We are behind in the garden, for it has been too wet to get onto the ground, but this week the winter work has been drawn to a close. We have finished planting and mulching new trees, the hedges were cut before the end of the month and nesting season, and the hazel stakes are made as the garden calls. The trays of leucojum I potted up last autumn need to go out now that I can see where they might fit into the matrix of camassia shoots that have appeared on the banks to the ditch. And in the garden, the new growth already pushing on the peonies suddenly makes the spent skeletons feel like it is time to begin the cut back and to make way for the new.
The herbaceous clematis have been racing away in the mild weather and should have already been pruned. They will be first port of call and we will work from boards whatever the weather throws at us now to not fall behind. I have learned how to pace the work now that I’ve got to know the patterns in the garden and to a degree the garden leads the way, if you watch daily and respond accordingly.

MATERIAL:
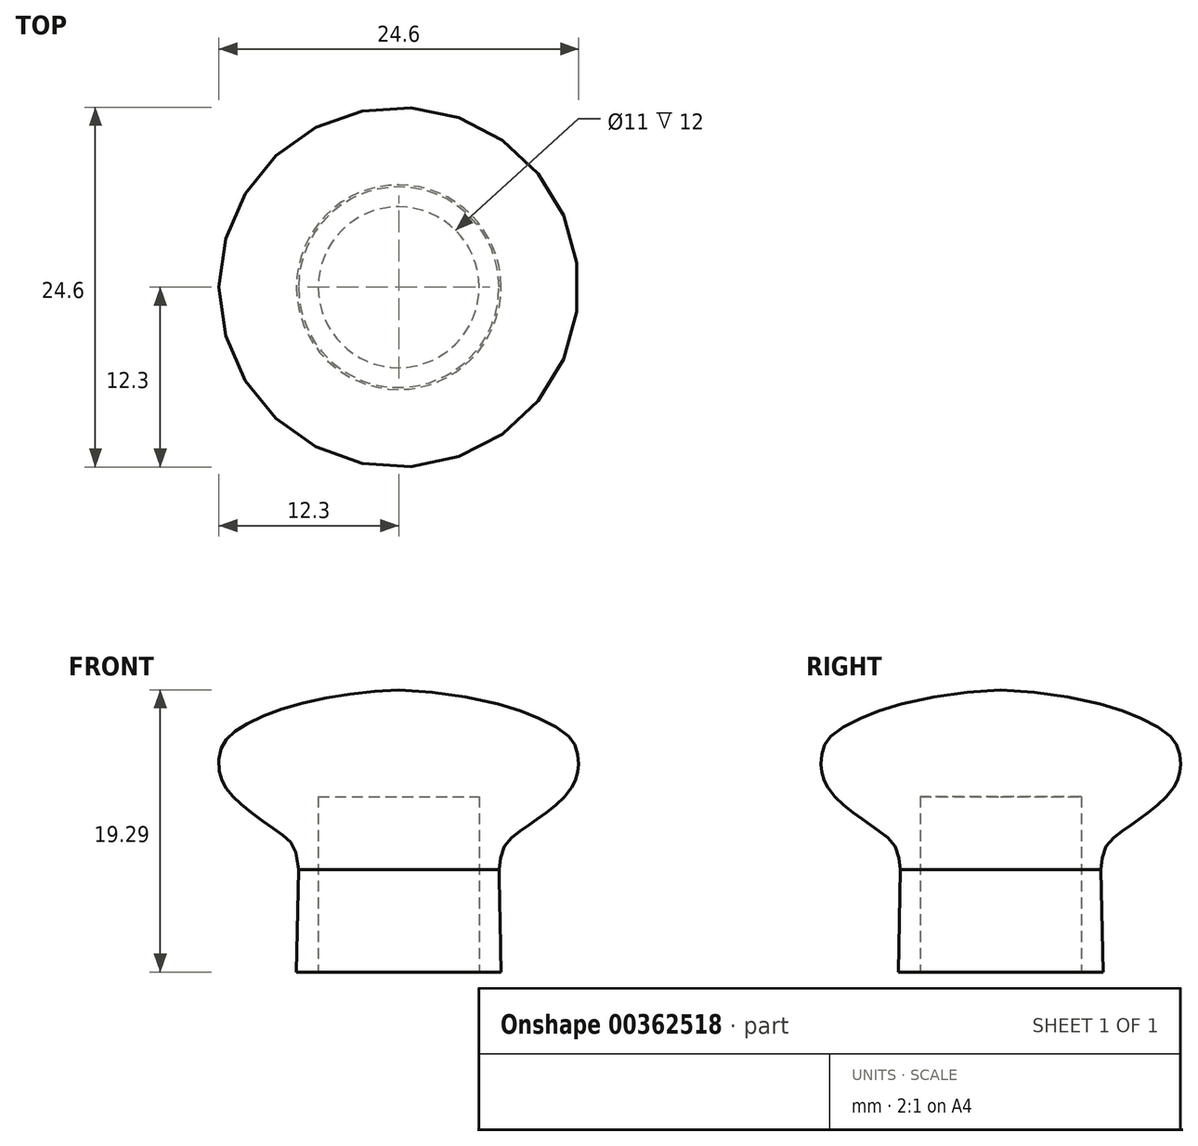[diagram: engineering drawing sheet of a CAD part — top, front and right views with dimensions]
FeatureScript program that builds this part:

REQUESTS:
1. Write out the stretch of the garden passage from "We are behind" through "for the new.".
2. Continue the garden passage from the point where it stops.

ANSWERS TO EACH TASK:
1.
We are behind in the garden, for it has been too wet to get onto the ground, but this week the winter work has been drawn to a close. We have finished planting and mulching new trees, the hedges were cut before the end of the month and nesting season, and the hazel stakes are made as the garden calls. The trays of leucojum I potted up last autumn need to go out now that I can see where they might fit into the matrix of camassia shoots that have appeared on the banks to the ditch. And in the garden, the new growth already pushing on the peonies suddenly makes the spent skeletons feel like it is time to begin the cut back and to make way for the new.

2.
Room was made with a localised cut back in December to allow for the Cardamine quinquefolia to flush early, but the standing seedheads of the Astilbe rivularis were left tall, like a forest with its understory. This is exactly how this little area of planting is working. First the green tipped Galanthus ‘Trymlet’ followed quickly by the ephemeral cardamine, seizing early light just like the wild garlic in the woodland. By the time the hellebores are fading, the new growth of the astilbe will push through to provide summer shade. The cardamine will go dormant, the hellebores get the cool they need to live out the summer and the layering in the planting protects the soil in an association that is in balance, for now.
The rush is upon us and rather than panic, it is good to embrace the mounting feeling of urgency with awareness and close observation. A little and often vigil, now that the sap is rising and the pace is gathering, and seedlings are already beginning to strain on the windowsills. Still caught between two seasons for, yes, it is howling a rain-laden gale outside as I am writing, but we are firmly moving forward now. With joy and determination and a willingness to be swept along with it all.